4.  (SBU) Prime Minister Geir Haarde (IP) was initially optimistic 
about continuing the coalition, stating that he "saw no need for 
immediate changes" to IP-PP cooperation.  As May 13 wore on, 
however, it became evident that the Progressives were unsure about 
continuing as the ever-more-junior partner in the government. 
Sigurdsson was noncommittal in a television appearance with other 
party leaders on the evening of May 13, only allowing that 
"discussions are taking place" with the IP and that the two parties 
will keep talking.  In the meantime, IP doubts have apparently grown 
about the reliability of the Progressives as part of a one-seat 
majority -- an IP insider noted to PolOff that one newly-elected PP 
Althingi member had "said things that [PP Chair Sigurdsson] should 
have told us himself in private" on a post-election talk show, 
raising questions about the stability of a continued IP-PP 
partnership. 
 
5.  (SBU) While failing to defeat the governing coalition directly, 
the left-leaning SDA and Left-Green parties are simultaneously 
courting the Progressives (in the hopes of a three-member 
center-left coalition) and the Independence Party.  The odds of a 
center-left government look slim given that the SDA and LG both made 
industrial/environmental policy their centerpiece issues, attacking 
the Progressives directly.  Both leftist parties seem to believe 
that their chances of getting into power lie more with the 
Independence Party, and their party leaders have been careful to 
keep all options open in their public statements.  That said, 
leading newspaper Morgunbladid (traditionally close to the IP) 

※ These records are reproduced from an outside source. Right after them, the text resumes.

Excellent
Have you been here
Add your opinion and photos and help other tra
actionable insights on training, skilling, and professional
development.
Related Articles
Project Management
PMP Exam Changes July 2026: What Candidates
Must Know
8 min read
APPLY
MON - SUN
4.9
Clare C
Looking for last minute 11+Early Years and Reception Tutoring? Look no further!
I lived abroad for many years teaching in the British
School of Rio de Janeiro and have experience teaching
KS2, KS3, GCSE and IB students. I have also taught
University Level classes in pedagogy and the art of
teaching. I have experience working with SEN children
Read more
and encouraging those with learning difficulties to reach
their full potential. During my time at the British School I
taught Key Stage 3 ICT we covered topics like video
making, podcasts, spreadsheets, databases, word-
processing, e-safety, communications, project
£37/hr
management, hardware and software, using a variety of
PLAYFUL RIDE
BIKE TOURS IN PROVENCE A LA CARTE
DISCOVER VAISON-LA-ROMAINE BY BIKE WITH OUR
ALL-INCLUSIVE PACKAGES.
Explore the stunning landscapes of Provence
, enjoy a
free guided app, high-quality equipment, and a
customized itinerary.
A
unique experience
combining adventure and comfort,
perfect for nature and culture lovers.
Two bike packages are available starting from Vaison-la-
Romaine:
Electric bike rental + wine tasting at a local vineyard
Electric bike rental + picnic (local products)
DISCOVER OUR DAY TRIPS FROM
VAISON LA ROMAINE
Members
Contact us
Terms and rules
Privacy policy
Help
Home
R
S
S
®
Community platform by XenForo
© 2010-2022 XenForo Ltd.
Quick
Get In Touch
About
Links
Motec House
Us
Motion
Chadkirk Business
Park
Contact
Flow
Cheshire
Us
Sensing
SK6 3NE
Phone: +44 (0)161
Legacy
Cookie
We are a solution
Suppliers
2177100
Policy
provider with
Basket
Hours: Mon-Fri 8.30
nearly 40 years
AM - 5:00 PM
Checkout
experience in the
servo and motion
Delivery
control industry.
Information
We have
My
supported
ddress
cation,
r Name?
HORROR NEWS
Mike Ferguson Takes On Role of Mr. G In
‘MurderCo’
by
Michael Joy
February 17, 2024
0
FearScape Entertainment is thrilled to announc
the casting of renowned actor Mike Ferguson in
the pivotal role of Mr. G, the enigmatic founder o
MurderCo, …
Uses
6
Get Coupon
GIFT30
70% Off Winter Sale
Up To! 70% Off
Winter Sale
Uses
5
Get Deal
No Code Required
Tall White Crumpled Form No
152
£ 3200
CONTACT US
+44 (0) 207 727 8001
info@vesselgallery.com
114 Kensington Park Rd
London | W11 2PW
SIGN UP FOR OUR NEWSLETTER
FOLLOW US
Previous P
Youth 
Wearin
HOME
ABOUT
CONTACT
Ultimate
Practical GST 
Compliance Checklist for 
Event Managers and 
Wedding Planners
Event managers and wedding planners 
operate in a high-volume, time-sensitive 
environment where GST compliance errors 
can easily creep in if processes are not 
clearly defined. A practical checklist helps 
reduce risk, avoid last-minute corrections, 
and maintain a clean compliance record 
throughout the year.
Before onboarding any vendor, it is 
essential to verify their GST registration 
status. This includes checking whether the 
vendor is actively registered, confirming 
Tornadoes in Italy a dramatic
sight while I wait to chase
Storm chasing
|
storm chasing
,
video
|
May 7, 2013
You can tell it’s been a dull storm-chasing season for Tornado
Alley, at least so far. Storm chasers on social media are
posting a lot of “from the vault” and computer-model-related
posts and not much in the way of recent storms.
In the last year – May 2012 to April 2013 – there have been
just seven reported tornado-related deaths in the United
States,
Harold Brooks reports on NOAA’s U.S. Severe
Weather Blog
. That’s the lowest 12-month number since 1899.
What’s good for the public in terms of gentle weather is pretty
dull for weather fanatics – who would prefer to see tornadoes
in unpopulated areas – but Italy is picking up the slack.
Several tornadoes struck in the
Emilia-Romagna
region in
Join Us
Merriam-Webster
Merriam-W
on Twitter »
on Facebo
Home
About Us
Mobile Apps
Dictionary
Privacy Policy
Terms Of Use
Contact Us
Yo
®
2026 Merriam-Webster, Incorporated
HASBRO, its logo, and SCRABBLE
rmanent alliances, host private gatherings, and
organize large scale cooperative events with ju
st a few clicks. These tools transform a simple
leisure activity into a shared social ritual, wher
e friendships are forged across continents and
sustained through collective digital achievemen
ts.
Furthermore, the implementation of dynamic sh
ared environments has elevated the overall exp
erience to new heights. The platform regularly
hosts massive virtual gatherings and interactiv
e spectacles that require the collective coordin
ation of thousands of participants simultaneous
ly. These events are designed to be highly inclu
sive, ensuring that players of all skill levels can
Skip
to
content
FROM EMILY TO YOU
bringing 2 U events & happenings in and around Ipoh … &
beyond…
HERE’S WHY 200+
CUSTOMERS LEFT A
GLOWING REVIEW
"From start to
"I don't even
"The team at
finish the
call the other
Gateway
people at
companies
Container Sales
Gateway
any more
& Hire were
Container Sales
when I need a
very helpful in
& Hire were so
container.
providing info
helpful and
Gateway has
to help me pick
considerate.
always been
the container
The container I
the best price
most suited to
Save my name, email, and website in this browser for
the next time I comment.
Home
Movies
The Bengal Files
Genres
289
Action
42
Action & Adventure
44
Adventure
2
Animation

reported on May 14 that SDA leader Ingibjorg Solrun Gisladottir had 
shown a fair degree of arrogance in her contacts with the IP thus 
far, which if true would do little to soften the personal aversion 
that many in the IP have towards her. 
 
6.  (SBU) Comment:  By virtue of its strong performance in the 
elections and the public's overwhelming confidence in PM Haarde, 
Independence is largely in the driver's seat.  The challenge for 
Haarde will lie in finding a coalition partner that will not overly 
disrupt the IP's agenda while at the same time giving the coalition 
the strength it needs to survive.  With an already-weakened 
Progressive Party doing little to strengthen IP confidence in the 
idea of a one-seat majority, prospects for an IP pairing with the 
Social Democrats or Left-Greens are on the rise.